Color, 1982, 100m. / Directed by Francis Ford Coppola / Starring Frederic Forrest, Teri Garr, Raul Julia, Nastassja Kinski / Fantoma/American Zoetrope (US R1 NTSC) / DD5.1

One of many notorious box office misfires during the early 1980s when the age of golden boy film school directors began to wane, One from the Heart was undone more for its bloated production history than its qualities as a motion picture. Fresh off the harrowing, seemingly endless experience of Apocalypse Now, Francis Ford Coppola attempted to steer his fledgling American Zoetrope studio into sunnier territory with this puffball romance, a musical tribute to everything from MGM musicals to The Red Shoes. Despite the less than positive experience of his Finian's Rainbow, Coppola had enough faith in the genre to give it another go (and then another one later with the decidedly more satisfying The Cotton Club); while the end result didn't live up to expectations, it has developed something of a cult following and, as luscious eye candy, it certainly has its strong points.

In Las Vegas, decorator Frannie (Garr) comes home to her boyfriend of five years, Hank (Forrest), who woos her with the promise of plane tickets to Bora Bora. Unfortunately their bliss is disrupted by a petty (and incredibly awkward) fight in which she reveals that she kissed their boozing pal, Moe (Harry Dean Stanton), on New Year's Eve, while Hank committed a similar, equally silly indiscretion. Soon it's splitsville for the couple, who first run to their respective best friends but soon develop eyes for other, more alluring partners. Frannie meets a singer, Ray (Julia), who turns out to be a waiter and quits his job when she pays him a visit on the job (the film's best scene), while Hank is smitten with circus acrobat Leila (Kinski). Frannie and Hank continue to bump into each other and fight like cats and dogs, but will true love finally win out?

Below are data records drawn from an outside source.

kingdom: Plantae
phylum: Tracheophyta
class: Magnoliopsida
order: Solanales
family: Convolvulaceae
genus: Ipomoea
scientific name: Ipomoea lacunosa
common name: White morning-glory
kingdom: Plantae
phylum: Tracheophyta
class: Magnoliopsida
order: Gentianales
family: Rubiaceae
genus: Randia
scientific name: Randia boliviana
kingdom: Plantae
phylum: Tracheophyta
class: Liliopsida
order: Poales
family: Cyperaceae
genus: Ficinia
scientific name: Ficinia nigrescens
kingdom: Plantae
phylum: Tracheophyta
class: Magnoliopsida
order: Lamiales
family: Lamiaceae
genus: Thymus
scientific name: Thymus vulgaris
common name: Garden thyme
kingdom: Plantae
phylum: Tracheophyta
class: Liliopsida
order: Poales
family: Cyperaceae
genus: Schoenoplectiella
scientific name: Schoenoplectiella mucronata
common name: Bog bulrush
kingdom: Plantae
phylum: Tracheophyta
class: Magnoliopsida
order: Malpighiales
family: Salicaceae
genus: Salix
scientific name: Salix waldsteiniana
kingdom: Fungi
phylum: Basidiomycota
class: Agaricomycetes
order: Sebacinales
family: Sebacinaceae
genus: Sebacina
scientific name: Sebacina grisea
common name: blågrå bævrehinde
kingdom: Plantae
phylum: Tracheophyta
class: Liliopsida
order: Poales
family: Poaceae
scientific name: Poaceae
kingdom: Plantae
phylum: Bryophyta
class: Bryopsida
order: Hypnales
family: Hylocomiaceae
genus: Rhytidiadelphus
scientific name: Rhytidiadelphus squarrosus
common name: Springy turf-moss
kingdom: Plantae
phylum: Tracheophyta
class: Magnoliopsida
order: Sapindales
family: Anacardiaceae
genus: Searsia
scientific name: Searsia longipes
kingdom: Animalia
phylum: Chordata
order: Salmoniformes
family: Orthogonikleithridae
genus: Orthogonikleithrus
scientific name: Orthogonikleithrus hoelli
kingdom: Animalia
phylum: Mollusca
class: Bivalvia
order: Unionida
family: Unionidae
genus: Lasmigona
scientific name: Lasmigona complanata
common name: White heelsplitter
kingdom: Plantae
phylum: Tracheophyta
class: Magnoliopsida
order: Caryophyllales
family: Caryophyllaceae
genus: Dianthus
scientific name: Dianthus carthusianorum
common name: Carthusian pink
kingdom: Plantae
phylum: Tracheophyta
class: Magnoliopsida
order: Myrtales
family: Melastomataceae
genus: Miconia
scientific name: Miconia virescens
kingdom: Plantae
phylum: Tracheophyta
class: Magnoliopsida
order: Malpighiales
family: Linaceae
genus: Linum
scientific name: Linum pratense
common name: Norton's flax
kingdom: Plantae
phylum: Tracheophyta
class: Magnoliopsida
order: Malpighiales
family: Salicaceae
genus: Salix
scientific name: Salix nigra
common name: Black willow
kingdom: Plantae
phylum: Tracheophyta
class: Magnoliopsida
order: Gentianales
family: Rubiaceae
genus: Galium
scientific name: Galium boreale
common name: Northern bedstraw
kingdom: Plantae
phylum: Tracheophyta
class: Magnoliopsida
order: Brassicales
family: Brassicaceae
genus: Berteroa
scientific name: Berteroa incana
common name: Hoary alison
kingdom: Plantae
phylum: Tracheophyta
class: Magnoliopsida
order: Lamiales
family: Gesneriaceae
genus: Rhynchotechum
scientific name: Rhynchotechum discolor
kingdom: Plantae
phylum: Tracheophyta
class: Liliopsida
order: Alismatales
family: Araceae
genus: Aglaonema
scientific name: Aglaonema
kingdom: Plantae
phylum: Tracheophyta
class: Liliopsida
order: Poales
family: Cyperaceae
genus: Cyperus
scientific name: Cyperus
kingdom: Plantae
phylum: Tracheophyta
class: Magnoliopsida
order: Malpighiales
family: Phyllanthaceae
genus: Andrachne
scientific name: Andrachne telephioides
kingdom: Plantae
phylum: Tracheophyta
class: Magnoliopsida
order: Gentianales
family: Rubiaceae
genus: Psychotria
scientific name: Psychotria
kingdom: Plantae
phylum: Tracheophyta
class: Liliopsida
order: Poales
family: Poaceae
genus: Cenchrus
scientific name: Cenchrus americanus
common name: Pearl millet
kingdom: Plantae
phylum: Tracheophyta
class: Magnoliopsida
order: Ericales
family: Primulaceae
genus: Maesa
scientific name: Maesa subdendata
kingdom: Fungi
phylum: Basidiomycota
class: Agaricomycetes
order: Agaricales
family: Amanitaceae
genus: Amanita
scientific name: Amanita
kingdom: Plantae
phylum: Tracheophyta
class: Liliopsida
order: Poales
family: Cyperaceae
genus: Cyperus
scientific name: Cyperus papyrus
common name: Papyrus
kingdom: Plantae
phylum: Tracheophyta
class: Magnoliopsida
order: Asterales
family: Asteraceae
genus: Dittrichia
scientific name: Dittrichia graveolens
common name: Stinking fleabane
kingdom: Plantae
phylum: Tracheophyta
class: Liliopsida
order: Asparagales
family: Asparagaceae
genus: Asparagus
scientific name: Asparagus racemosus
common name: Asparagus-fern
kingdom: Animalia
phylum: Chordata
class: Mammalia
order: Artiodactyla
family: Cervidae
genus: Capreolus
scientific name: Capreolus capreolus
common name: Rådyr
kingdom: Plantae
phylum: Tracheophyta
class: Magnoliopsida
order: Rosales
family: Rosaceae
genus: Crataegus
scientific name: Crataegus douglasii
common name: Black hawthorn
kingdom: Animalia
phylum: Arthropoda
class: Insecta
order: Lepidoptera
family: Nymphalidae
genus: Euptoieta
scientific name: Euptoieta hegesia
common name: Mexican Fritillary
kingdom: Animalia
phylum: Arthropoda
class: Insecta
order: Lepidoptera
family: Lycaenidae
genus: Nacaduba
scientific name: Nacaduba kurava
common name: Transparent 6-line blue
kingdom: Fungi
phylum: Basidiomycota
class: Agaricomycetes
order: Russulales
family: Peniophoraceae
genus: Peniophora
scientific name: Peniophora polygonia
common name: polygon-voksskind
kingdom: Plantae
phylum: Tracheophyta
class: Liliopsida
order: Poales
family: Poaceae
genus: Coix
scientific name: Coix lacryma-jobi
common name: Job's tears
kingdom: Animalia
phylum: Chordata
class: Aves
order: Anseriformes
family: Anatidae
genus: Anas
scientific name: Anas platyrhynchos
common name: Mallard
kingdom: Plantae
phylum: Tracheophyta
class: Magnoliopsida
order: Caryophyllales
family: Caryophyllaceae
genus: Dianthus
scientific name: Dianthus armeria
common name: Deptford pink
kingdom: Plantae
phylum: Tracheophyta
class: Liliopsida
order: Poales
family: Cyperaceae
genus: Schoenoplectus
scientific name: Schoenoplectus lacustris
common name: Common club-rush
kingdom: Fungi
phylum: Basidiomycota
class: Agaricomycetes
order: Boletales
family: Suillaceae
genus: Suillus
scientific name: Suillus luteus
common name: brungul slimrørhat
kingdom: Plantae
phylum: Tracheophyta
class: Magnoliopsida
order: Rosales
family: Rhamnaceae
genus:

How much you enjoy One from the Heart will largely depend on your tolerance for Tom Waits, since his bluesy music floods almost every scene in the film (with an occasional interjection from Crystal Gale for good measure). The musical commentary is an interesting twist at first, but its constant presence becomes wearying after a while; the razzle-dazzle color scheme similarly wears out its welcome before the end, but the dynamite Vittorio Storaro photography does yield a few nice moments, including an impressive street party led by Garr and Julia. While all of the actors are game, it's hard to get over the fact that both Julia and Kinski are far more interesting and appealing characters than the two leads, whose plight never elicits much sympathy. Incidentally, this is also one of the hardest PG-rated movies of its era; coarse language abounds, and Garr seems to tear her top off in every other scene for no apparent reason. (However, in a blow for Kinski fans, Nastassja stays under wraps.)

Zoetrope's lavish two-disc set does a sterling job with very difficult source material in every possible sense. The neon hues look appropriately bright (bordering on blinding), while the full frame compositions look about right. (American Zoetrope also prepared a D-VHS edition in the same aspect ratio.) The 5.1 audio mix is simply dynamite, filling the speakers with a smooth blend of music and ambient sound that punches up even the quietest scenes without becoming distracting. On his commentary track, Coppola notes that this version has been re-edited to "crystallize" some of the plot points (no snickering there, kids), which unfortunately also entailed hacking off most of the amazing opening sequence, basically a single-shot Touch of Evil stunt featuring a lovely dissolve involving Garr and Forrest looking in a mirror. The excised footage (about six minutes' worth) appears as an extra on the second disc, but its absence from the film is bewildering. Coppola's commentary is informative and largely technical in nature, discussing the intentions of the film as a throwback to the days of live television and the various technological innovations which allowed for on-the-spot editing. A third audio track contains an isolated 5.1 mix of the music score.

Along with the aforementioned extended opening, disc two contains several other extended and alternate scenes, mostly consisting of extra chit-chat and camera acrobatics. Most stunning are the copious documentaries, three produced for the new DVD: "The Dream Studio," "The Electronic Cinema," and "Tom Waits and the Music of One from the Heart." All three paint a fascinating picture of a completely independent studio charged to make a revolutionary, hi-tech experience that sadly never connected with the public. "The Making of One from the Heart" was produced to coincide with the theatrical release and is one of those half-hour making-of specials commissioned for channels like HBO. It's an interesting first-hand portrait of the filmmakers, with a much younger Coppola firing on all thrusters while working on the film. Also included are videotaped rehearsal footage (in rougher but adequate condition), alternate and demo recordings of Waits' music, a photo gallery, and home movie footage from Zoetrope. The theatrical trailer is tucked away in the gallery section, so look closely for it.